Where difficulty with diagnosis is present, other investigations may include:
- Pancreatic islet cell autoantibody marker measurements: presence of islet cell autoantibodies is suggestive of type 1 DM.
- Glycosylated haemoglobin (HbA1c): this is an indirect measure of long-term blood sugar levels. It is usually expressed as a percentage (eg. 7%). It is used for monitoring of glycaemic (blood sugar) control.
Patients who suffer from diabetes have a lifelong struggle to attain and maintain blood glucose levels as close to the normal range as possible. With appropriate blood sugar control, the risk of both microvascular (small blood vessel) and neuropathic (nerve) complications is decreased markedly. Additionally, if hypertension (high blood pressure) and hyperlipidemia (high cholesterol) are treated promptly and aggressively, the risk of cardiovascular complications should decrease as well.
Due to the dangers of diabetic ketoacidosis and high blood glucose levels, the initial management of type 1 diabetes mellitus may require hospitalisation to get blood sugar levels under control.
Longer-term, the goals of treatment are to prolong life, reduce symptoms, and prevent diabetes-related complications such as blindness, kidney failure, and amputation of limbs. These goals are accomplished through education, insulin use, meal planning and weight control, exercise, foot care, and careful self-testing of blood glucose levels. Self-testing of blood glucose is accomplished through regular use of a blood glucose monitor (pictured, right). This machine can quickly and easily measure the level of blood glucose based by analysing the level from a small drop of blood that is usually obtained from the tip of a finger. You will also require regular tests for glycated haemoglobin (HbA1c). This measures your overall control over several months.
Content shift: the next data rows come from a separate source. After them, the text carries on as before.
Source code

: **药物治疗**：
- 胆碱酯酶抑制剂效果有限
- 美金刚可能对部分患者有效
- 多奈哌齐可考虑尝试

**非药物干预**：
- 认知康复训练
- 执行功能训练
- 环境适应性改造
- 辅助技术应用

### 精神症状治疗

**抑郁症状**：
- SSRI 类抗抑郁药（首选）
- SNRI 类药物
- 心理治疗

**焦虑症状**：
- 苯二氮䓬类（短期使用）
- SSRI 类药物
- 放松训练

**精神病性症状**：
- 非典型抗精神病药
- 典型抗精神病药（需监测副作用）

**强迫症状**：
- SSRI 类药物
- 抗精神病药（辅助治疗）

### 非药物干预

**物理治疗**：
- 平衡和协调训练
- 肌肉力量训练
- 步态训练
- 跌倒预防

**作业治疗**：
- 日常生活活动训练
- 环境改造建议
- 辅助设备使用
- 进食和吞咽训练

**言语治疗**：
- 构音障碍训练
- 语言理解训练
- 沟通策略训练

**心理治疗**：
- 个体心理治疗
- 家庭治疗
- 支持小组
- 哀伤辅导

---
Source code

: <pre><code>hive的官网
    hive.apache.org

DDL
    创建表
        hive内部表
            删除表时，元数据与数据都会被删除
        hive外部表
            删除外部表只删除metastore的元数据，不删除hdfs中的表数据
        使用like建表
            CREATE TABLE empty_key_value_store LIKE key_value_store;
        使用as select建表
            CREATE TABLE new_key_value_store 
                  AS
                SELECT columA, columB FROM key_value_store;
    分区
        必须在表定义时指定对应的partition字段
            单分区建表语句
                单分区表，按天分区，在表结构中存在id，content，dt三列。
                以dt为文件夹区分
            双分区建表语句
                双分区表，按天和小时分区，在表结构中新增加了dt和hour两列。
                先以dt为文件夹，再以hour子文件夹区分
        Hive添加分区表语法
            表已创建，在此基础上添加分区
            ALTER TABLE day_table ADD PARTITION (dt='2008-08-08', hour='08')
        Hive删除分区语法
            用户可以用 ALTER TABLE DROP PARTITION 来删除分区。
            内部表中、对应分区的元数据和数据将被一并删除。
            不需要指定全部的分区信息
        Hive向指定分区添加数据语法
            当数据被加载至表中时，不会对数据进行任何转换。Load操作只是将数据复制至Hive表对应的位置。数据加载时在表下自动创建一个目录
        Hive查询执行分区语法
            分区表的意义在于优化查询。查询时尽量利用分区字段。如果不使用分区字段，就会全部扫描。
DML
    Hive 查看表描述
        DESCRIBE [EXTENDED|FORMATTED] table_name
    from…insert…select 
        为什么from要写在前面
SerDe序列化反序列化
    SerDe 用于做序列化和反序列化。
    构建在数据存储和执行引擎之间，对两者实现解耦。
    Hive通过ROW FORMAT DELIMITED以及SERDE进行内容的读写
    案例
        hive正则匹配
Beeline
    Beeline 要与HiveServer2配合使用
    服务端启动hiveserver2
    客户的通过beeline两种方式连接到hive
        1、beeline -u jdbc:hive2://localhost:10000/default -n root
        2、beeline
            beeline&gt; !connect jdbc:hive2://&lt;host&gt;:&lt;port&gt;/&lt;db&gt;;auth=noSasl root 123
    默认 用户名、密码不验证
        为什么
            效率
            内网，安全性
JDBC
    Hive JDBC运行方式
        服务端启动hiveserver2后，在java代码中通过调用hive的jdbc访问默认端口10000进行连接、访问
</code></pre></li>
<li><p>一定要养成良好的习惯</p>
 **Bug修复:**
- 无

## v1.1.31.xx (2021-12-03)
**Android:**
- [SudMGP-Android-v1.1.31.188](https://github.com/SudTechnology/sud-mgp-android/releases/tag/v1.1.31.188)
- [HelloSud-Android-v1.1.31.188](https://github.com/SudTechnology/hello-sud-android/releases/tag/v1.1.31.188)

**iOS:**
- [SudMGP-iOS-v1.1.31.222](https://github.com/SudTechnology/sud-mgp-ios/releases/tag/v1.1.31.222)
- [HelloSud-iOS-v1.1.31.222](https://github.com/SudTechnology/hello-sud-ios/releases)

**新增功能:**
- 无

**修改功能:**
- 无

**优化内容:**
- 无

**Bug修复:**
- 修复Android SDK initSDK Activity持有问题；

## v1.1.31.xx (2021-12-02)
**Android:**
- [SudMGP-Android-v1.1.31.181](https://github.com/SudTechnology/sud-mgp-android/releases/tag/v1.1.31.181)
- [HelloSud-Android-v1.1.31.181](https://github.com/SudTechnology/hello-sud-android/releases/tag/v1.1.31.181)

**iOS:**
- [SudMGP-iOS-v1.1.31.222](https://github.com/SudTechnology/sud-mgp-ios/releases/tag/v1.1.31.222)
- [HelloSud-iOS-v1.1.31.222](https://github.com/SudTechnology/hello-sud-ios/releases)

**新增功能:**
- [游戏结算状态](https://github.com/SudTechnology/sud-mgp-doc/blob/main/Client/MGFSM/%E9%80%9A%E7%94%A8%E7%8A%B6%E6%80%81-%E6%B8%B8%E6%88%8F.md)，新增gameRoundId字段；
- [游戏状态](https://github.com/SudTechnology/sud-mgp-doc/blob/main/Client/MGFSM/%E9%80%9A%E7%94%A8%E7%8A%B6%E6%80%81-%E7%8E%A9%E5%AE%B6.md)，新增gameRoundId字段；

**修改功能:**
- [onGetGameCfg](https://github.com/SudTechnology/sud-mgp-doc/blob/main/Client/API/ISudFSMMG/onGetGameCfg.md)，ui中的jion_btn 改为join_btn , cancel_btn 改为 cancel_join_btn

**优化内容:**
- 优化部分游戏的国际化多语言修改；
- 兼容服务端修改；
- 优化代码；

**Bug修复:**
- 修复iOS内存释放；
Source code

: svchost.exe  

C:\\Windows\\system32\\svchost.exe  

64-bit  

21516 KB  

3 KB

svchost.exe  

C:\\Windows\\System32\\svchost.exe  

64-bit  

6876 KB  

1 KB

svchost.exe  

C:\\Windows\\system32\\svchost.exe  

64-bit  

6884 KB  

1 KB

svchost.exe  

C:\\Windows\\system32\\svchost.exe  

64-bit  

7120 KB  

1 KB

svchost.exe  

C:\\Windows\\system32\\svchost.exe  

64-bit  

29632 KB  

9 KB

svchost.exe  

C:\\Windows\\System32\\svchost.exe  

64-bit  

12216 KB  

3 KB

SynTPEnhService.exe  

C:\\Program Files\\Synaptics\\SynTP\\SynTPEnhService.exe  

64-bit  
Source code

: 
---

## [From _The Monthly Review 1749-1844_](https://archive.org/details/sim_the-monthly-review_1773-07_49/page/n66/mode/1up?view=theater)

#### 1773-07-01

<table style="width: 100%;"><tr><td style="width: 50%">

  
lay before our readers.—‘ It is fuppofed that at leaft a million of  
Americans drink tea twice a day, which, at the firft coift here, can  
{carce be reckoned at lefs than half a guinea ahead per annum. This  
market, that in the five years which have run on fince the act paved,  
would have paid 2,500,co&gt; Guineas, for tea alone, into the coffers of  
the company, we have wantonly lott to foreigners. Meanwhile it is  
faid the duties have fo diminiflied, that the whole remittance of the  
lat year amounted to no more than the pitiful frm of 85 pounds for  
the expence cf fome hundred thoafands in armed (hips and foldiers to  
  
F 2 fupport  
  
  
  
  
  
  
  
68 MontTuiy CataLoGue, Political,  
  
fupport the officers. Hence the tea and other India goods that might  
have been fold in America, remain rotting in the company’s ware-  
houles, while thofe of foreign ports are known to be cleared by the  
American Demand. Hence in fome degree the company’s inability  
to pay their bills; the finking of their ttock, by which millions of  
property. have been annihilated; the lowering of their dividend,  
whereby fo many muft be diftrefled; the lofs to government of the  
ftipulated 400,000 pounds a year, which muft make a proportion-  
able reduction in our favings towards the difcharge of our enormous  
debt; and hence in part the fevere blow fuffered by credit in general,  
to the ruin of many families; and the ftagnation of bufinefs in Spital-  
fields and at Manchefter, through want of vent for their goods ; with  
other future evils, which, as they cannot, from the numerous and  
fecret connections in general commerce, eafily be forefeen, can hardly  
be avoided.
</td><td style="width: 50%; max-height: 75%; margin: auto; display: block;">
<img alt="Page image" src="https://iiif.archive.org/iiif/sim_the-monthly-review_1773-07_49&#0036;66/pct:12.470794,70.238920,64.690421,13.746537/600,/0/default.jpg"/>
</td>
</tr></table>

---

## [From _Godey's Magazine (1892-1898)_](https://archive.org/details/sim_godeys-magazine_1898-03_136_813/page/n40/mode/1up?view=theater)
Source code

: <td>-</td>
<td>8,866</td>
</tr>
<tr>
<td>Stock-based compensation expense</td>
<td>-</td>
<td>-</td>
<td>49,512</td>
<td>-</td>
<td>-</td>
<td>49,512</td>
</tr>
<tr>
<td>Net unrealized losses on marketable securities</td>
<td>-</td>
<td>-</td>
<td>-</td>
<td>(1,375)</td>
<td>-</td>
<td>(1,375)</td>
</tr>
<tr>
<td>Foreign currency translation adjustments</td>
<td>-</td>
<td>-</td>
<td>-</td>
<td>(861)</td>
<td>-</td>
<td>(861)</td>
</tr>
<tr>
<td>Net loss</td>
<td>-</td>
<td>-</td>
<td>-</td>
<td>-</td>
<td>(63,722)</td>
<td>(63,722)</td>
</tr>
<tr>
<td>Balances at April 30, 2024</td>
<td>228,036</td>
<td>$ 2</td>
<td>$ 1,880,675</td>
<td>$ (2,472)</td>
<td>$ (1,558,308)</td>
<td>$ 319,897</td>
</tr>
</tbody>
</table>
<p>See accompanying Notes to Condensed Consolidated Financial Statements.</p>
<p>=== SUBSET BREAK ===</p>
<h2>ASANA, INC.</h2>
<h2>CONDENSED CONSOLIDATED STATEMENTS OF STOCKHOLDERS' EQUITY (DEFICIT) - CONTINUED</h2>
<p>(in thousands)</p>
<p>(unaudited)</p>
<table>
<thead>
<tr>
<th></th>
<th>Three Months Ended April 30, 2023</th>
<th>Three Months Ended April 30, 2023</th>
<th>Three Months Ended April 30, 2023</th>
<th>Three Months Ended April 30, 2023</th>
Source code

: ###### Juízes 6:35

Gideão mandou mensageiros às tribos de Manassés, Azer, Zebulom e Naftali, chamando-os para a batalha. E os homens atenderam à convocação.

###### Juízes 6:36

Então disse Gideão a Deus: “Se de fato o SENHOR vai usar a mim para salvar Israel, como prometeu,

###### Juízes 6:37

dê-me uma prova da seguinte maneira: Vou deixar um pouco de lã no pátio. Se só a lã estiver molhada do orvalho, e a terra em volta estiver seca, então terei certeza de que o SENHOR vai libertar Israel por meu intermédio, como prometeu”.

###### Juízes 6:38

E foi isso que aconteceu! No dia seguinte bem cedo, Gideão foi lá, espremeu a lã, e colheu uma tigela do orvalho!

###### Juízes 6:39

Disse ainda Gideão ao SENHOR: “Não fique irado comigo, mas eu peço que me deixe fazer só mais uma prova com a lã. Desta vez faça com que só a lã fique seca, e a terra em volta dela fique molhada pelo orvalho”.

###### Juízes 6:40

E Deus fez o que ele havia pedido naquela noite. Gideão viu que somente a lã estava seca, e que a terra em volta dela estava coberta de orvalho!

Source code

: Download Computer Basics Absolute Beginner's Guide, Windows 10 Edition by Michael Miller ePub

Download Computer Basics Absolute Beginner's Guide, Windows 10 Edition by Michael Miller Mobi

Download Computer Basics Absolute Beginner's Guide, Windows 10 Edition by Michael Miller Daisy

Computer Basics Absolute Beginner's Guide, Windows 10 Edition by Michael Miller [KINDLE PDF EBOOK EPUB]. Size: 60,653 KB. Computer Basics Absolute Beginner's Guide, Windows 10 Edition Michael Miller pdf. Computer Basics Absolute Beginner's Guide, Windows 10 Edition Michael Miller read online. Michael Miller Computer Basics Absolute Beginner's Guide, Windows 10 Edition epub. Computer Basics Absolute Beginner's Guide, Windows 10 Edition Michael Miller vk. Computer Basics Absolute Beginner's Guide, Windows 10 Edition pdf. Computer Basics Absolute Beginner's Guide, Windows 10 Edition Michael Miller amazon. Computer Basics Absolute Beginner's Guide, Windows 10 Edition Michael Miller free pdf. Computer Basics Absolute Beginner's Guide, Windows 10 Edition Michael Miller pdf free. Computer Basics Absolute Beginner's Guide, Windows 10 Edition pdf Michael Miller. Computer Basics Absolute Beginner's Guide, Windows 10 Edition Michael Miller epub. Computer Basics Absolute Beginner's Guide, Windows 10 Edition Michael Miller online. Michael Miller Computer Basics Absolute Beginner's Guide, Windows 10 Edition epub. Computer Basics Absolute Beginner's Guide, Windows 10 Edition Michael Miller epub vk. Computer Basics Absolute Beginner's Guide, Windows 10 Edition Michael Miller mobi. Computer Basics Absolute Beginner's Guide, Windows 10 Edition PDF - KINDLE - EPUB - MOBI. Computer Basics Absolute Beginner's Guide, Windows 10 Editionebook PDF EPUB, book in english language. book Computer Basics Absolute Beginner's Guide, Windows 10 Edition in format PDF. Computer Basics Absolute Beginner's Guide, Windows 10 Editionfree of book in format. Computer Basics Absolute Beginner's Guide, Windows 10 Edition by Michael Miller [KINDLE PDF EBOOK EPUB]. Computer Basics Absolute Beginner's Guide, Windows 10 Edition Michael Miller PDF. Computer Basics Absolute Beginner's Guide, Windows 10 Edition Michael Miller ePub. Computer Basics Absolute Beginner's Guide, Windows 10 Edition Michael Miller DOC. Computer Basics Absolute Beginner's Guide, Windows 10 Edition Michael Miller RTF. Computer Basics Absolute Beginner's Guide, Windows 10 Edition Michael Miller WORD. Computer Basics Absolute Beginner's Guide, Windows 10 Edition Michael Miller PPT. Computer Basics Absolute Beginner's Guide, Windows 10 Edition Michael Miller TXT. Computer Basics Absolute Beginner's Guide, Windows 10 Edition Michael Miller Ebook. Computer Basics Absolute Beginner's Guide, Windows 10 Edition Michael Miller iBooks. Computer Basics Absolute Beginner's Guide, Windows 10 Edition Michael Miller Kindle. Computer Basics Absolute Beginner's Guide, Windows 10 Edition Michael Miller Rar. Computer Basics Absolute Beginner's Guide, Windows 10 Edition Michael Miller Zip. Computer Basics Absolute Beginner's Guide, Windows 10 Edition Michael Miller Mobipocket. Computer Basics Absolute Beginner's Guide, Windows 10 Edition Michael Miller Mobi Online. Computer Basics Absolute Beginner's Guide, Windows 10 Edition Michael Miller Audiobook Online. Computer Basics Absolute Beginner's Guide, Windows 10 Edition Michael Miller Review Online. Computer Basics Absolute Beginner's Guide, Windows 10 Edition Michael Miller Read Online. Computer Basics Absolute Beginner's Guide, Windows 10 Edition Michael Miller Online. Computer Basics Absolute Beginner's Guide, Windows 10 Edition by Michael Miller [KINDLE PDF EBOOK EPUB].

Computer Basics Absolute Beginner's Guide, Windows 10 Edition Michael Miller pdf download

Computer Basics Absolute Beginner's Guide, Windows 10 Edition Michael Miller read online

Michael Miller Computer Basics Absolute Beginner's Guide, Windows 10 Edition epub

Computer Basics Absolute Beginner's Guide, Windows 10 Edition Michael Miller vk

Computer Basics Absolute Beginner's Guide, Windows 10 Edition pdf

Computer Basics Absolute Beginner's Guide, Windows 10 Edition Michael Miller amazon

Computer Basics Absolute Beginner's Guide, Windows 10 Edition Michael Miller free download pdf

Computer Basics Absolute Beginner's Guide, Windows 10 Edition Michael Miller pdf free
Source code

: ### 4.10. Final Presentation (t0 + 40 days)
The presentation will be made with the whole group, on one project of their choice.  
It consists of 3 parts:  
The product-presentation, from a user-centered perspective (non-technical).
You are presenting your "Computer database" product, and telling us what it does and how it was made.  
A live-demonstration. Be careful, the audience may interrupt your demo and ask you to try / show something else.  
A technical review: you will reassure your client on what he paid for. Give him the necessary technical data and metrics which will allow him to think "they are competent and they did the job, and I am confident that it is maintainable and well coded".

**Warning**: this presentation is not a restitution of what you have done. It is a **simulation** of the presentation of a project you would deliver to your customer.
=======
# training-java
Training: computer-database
Replacement of insulin is essential in the treatment of type 1 diabetes mellitus. Numerous insulin types are available, and are chosen based on the patient’s lifestyle and blood glucose levels. Insulin is given as a subcutaneous (under the skin) injection several times throughout the day to attempt to stabilise blood glucose levels.
Education about diabetes is essential, and is usually conducted by a diabetes educator in conjunction with a multidisciplinary diabetes management team. Important areas to cover include diet, exercise, blood glucose monitoring, medication regimes, and alterations in diabetes management with illness.
Diabetes management involves controlling a whole lot of other risk factors:
- Reducing your blood pressure – The usual target is less than 130/80mmHg. This may be achieved by medications and dietary salt restrictions.
- Lowering cholesterol – Eating lots of oily fish can also help.
- Weight control – This is best achieved through diet and exercise. If you are very overweight you may also need special meal replacement programs, drugs or bariatric surgery to help you lose weight.
- Monitoring for complications – As well as seeing your diabetic educator you may need follow up with a podiatrist (foot doctor), ophthalmologist (eye doctor), renal physician and cardiologist to monitor and treat any complications from your disease.